* Problem details *
Whenever a picture appears, leave it out while repeating all the other data exactly.

-.-.-

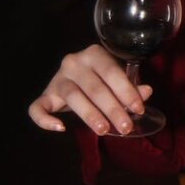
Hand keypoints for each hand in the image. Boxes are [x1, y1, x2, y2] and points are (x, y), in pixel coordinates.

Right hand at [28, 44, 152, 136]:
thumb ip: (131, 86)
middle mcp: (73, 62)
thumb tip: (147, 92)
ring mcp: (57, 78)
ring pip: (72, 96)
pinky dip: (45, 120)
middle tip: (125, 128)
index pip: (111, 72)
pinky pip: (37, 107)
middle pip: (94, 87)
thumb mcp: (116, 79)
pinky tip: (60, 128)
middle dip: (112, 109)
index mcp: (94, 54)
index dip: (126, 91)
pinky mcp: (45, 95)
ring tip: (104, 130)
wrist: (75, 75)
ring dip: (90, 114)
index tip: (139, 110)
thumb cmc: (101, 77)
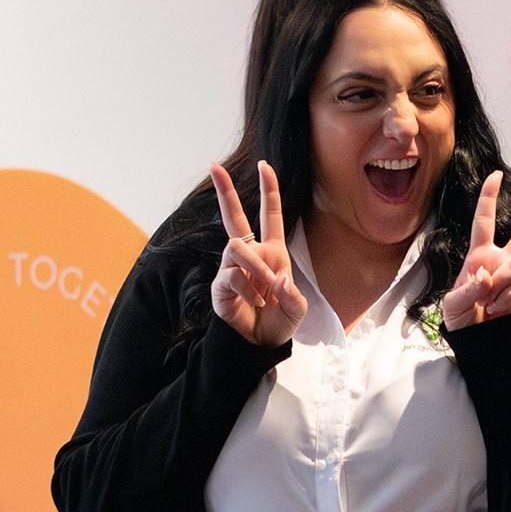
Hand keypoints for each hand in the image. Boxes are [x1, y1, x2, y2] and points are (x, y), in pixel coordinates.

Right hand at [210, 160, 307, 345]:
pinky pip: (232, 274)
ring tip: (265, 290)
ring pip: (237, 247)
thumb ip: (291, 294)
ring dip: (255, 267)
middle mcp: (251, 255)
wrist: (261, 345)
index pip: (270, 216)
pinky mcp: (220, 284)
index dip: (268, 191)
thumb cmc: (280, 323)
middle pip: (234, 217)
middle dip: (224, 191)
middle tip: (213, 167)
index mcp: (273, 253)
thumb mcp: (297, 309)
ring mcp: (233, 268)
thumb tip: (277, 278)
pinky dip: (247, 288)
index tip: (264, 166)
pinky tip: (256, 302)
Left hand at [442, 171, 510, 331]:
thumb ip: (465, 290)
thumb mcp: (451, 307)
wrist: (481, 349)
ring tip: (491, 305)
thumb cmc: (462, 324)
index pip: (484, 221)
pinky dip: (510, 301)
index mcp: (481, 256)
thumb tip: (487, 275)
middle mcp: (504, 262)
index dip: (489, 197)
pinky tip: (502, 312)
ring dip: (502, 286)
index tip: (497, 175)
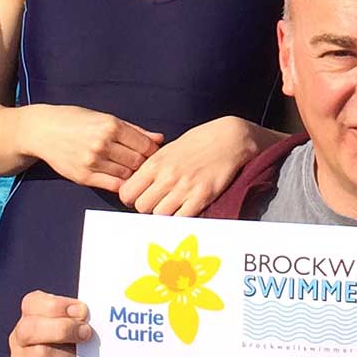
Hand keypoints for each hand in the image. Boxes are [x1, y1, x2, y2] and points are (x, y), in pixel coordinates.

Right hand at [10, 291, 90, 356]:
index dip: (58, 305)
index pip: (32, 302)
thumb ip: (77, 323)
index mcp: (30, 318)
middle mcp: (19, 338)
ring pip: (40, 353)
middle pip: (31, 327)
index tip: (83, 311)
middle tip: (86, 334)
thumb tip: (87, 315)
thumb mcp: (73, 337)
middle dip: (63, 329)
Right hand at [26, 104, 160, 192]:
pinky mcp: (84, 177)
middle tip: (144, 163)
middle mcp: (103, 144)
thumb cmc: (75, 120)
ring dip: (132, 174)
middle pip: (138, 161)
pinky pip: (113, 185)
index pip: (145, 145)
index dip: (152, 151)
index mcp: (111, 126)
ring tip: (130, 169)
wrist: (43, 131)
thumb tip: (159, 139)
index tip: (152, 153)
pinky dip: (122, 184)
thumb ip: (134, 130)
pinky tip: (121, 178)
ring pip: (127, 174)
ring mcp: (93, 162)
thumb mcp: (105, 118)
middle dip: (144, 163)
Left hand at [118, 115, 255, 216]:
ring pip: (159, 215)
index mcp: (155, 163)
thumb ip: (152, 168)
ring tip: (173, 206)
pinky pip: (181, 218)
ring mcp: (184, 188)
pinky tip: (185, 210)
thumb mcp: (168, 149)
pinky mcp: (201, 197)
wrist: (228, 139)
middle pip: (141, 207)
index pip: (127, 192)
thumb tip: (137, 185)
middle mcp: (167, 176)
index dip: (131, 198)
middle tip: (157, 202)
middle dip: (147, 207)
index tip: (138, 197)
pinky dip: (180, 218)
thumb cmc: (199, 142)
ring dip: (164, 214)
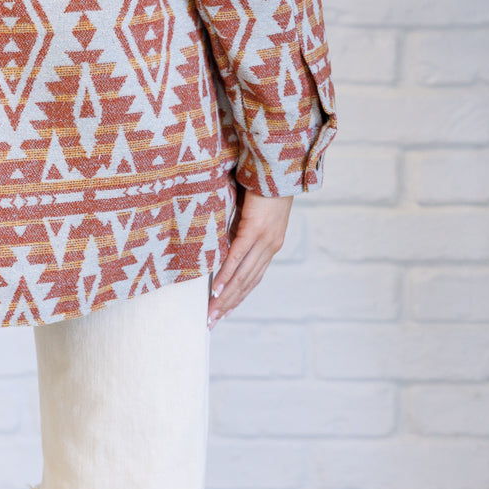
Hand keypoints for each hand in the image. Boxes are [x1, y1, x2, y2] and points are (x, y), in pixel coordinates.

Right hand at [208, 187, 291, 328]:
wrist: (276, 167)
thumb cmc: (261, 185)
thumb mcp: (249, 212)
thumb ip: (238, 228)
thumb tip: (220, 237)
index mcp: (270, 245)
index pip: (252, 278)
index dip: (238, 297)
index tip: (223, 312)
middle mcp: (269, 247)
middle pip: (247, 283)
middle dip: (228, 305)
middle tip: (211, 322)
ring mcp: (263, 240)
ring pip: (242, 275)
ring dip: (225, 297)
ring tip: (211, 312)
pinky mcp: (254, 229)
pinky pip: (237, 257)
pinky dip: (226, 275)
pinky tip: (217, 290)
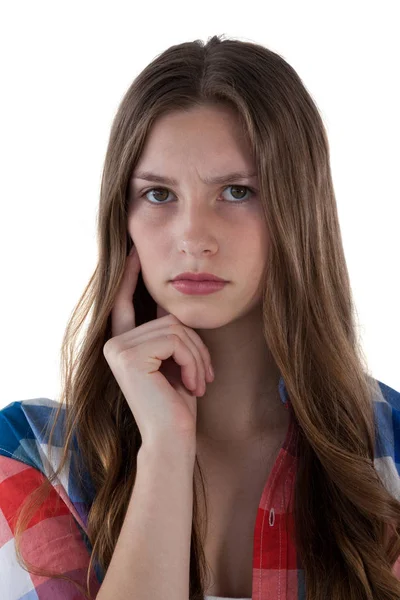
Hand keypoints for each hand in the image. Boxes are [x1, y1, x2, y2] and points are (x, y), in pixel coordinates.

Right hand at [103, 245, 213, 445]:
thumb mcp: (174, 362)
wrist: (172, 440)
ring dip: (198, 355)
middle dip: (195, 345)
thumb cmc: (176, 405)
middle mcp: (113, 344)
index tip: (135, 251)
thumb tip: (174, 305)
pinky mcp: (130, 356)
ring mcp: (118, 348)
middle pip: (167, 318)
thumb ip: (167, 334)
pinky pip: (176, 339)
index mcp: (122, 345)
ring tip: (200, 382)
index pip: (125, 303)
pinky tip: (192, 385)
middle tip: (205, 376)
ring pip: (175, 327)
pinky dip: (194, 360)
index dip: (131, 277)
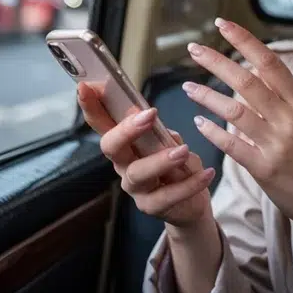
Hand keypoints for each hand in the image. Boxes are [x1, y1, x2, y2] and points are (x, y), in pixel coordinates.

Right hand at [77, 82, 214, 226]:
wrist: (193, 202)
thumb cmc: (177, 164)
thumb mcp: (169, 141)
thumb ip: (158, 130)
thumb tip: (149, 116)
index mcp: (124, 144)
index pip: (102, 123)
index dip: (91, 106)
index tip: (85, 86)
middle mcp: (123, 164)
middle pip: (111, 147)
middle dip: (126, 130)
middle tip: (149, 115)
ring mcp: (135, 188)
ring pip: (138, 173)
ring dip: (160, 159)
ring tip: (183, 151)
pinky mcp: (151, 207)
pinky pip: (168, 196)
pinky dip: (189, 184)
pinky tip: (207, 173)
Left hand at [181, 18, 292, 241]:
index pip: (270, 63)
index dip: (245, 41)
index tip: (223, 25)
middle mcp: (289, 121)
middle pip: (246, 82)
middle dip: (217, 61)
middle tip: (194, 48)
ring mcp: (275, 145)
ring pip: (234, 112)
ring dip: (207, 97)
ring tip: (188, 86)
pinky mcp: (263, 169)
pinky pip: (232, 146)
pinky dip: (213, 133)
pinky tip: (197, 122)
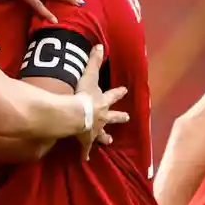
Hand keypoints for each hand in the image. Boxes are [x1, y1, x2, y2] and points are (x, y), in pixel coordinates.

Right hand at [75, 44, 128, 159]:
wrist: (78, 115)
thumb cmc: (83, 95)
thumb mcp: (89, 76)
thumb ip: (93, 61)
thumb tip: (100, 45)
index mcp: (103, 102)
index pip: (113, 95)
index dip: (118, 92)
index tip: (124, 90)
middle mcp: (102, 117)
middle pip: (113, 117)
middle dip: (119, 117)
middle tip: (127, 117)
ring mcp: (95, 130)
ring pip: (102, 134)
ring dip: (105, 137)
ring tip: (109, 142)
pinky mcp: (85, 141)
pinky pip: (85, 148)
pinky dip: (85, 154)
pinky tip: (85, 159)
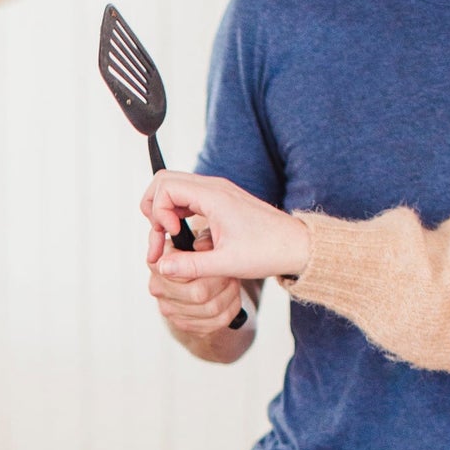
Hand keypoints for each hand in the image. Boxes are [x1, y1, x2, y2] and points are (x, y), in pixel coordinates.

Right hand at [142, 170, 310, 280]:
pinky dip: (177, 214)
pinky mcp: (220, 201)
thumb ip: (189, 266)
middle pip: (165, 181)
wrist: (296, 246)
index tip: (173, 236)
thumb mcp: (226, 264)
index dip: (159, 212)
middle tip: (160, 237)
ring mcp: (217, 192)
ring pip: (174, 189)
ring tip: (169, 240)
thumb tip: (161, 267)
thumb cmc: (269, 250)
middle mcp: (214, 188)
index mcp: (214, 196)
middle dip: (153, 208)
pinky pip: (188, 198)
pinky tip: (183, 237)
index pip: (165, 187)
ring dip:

-.-.-

* Your solution *
Hand keypoints for each hand in the image. Boxes are [x1, y1, x2, y2] and points are (x, y), in pixel coordinates.

Right hand at [28, 44, 152, 136]:
thumb ip: (131, 86)
middle mcp: (73, 62)
thumb tip: (147, 92)
ring mcp: (57, 78)
ring pip: (72, 96)
pinky dip: (45, 120)
middle tip: (125, 128)
index pip: (111, 72)
pinky pip: (37, 107)
middle pip: (94, 87)
thumb mcp: (116, 79)
pinky tip: (60, 128)
middle dip: (112, 109)
index mcp: (94, 54)
index dip: (126, 91)
pinky mcp: (45, 95)
ring tip: (104, 130)
wrist: (75, 75)
ring dip: (90, 114)
index tip: (139, 110)
thumb cmc: (101, 77)
Hand keypoints for each hand in the image. Boxes are [x1, y1, x2, y2] and points are (x, y), in pixel coordinates.

Right hand at [210, 160, 307, 345]:
pinky pip: (232, 274)
ring tip: (265, 290)
ring pip: (237, 247)
thumb ip: (291, 294)
ring dip: (255, 267)
middle mcp: (251, 255)
wrist: (261, 345)
index pip: (270, 216)
pinky mcp: (220, 284)
index dip: (268, 191)
thumb cmc: (280, 323)
middle pip: (234, 217)
middle dip: (224, 191)
middle tip: (213, 167)
index mcp: (273, 253)
thumb mcp: (297, 309)
ring mcp: (233, 268)
thumb tip: (277, 278)
pinky dip: (247, 288)
index tip: (264, 166)
pinky tip: (256, 302)
Left hand at [442, 171, 510, 331]:
thumb ip: (465, 290)
thumb mcp: (451, 307)
wrist: (481, 349)
ring tip: (491, 305)
thumb cmc: (462, 324)
index pip: (484, 221)
pinky dip: (510, 301)
index mcp: (481, 256)
thumb tip: (487, 275)
middle mcp: (504, 262)
index dip: (489, 197)
pinky tip: (502, 312)
ring dip: (502, 286)
index tip: (497, 175)
Hand keypoints for each hand in the image. Boxes are [x1, y1, x2, y2] and points are (x, y), in pixel coordinates.

Right hand at [10, 291, 90, 356]:
index dip: (58, 305)
index pip: (32, 302)
thumb ip: (77, 323)
index mcp: (30, 318)
middle mcp: (19, 338)
ring pip: (40, 353)
middle pip: (31, 327)
index tip: (83, 311)
middle tip: (86, 334)
thumb tip: (87, 315)
thumb mcp: (73, 337)
middle dip: (63, 329)
Right hand at [26, 104, 160, 192]:
pinky mcp: (84, 177)
middle tip: (144, 163)
middle mcp: (103, 144)
thumb cmc: (75, 120)
ring dip: (132, 174)
middle pip: (138, 161)
pinky pip: (113, 185)
index pip: (145, 145)
index dip: (152, 151)
index mcp: (111, 126)
ring tip: (130, 169)
wrist: (43, 131)
thumb tip: (159, 139)
index tip: (152, 153)
pinky dip: (122, 184)
thumb ip: (134, 130)
pinky tip: (121, 178)
ring pip: (127, 174)
ring mcp: (93, 162)
thumb mcp: (105, 118)
middle dip: (144, 163)
Left hand at [118, 115, 255, 216]:
ring pip: (159, 215)
index mcp: (155, 163)
thumb ip: (152, 168)
ring tip: (173, 206)
pinky pip: (181, 218)
ring mcp: (184, 188)
pinky tip: (185, 210)
thumb mcp: (168, 149)
pinky mcp: (201, 197)
wrist: (228, 139)
middle pip: (141, 207)
index pip: (127, 192)
thumb tip: (137, 185)
middle mcp: (167, 176)
index dip: (131, 198)
middle tip: (157, 202)
middle dip: (147, 207)
index tip: (138, 197)
pinky dip: (180, 218)
thumb cmc: (199, 142)
ring dip: (164, 214)
Hand keypoints for each hand in the image. Boxes are [x1, y1, x2, y2] and points are (x, y), in pixel coordinates.

Right hand at [208, 187, 291, 328]:
wrist: (276, 167)
thumb cmc: (261, 185)
thumb mcp: (249, 212)
thumb ip: (238, 228)
thumb tip: (220, 237)
index mcp: (270, 245)
index pip: (252, 278)
index dip: (238, 297)
index tip: (223, 312)
middle mcp: (269, 247)
middle pip: (247, 283)
middle dip: (228, 305)
middle tip: (211, 322)
ring mcp: (263, 240)
ring pip: (242, 275)
ring dip: (225, 297)
ring tip: (211, 312)
pinky mcp: (254, 229)
pinky pip: (237, 257)
pinky dip: (226, 275)
pinky tip: (217, 290)
Hand keypoints for each hand in the image. Boxes are [x1, y1, x2, y2] and points are (x, y), in pixel coordinates.

Right hand at [103, 245, 213, 445]:
thumb mcp: (174, 362)
wrist: (172, 440)
ring dip: (198, 355)
middle dip: (195, 345)
thumb cmc: (176, 405)
middle mcp: (113, 344)
index tip: (135, 251)
thumb tip: (174, 305)
pinky mcp: (130, 356)
ring mcp: (118, 348)
middle pip: (167, 318)
thumb ip: (167, 334)
pinky pip: (176, 339)
index mcp: (122, 345)
ring tip: (200, 382)
index pip: (125, 303)
pinky tip: (192, 385)
middle tip: (205, 376)
ring pip: (175, 327)
pinky dip: (194, 360)
index dip: (131, 277)
Hand keypoints for each hand in the image. Boxes are [x1, y1, x2, y2] and points are (x, y), in pixel coordinates.

Right hand at [77, 82, 214, 226]:
wrist: (193, 202)
thumb cmc: (177, 164)
thumb mcp: (169, 141)
thumb ip: (158, 130)
thumb tip: (149, 116)
index mcp: (124, 144)
index pip: (102, 123)
index dip: (91, 106)
index tip: (85, 86)
middle mcp: (123, 164)
middle pip: (111, 147)
middle dip: (126, 130)
middle tip: (149, 115)
ring mcp: (135, 188)
ring pip: (138, 173)
ring dip: (160, 159)
ring tip: (183, 151)
pinky mcp: (151, 207)
pinky pip: (168, 196)
pinky dip: (189, 184)
pinky tip: (207, 173)
Left hand at [181, 18, 292, 241]:
index pip: (270, 63)
index dip: (245, 41)
index tip: (223, 25)
middle mcp: (289, 121)
middle pip: (246, 82)
middle dip: (217, 61)
middle tip: (194, 48)
ring mcp: (275, 145)
ring pip: (234, 112)
ring dip: (207, 97)
ring tip: (188, 86)
pinky mcp: (263, 169)
pinky pip: (232, 146)
pinky dip: (213, 133)
pinky tip: (197, 122)
Hand keypoints for each hand in the image. Boxes are [x1, y1, x2, y2] and points are (x, y), in pixel coordinates.

Right hand at [75, 44, 128, 159]:
wrist: (78, 115)
thumb cmc: (83, 95)
thumb mcp: (89, 76)
thumb ip: (93, 61)
thumb tip: (100, 45)
index mcp: (103, 102)
index pip: (113, 95)
index dip: (118, 92)
index tip: (124, 90)
middle mcp: (102, 117)
middle pip: (113, 117)
middle dip: (119, 117)
middle tip: (127, 117)
ring mcp: (95, 130)
ring pip: (102, 134)
ring dip: (105, 137)
ring tip: (109, 142)
pinky mcp: (85, 141)
pinky pip: (85, 148)
pinky dip: (85, 154)
pinky tip: (85, 159)
Hand keypoints for each hand in the image. Boxes are [x1, y1, x2, y2] and points are (x, y), in pixel coordinates.

Right hand at [142, 170, 310, 280]:
pinky dip: (177, 214)
pinky mcp: (220, 201)
thumb ip: (189, 266)
middle pip: (165, 181)
wrist: (296, 246)
index tip: (173, 236)
thumb mcp: (226, 264)
index dip: (159, 212)
middle tip: (160, 237)
ring mcp: (217, 192)
ring pip: (174, 189)
ring tip: (169, 240)
thumb tip: (161, 267)
thumb cmc: (269, 250)
middle mcp: (214, 188)
index mcp: (214, 196)
middle dip: (153, 208)
pinky pip: (188, 198)
pinky tip: (183, 237)
index pip: (165, 187)
ring dip:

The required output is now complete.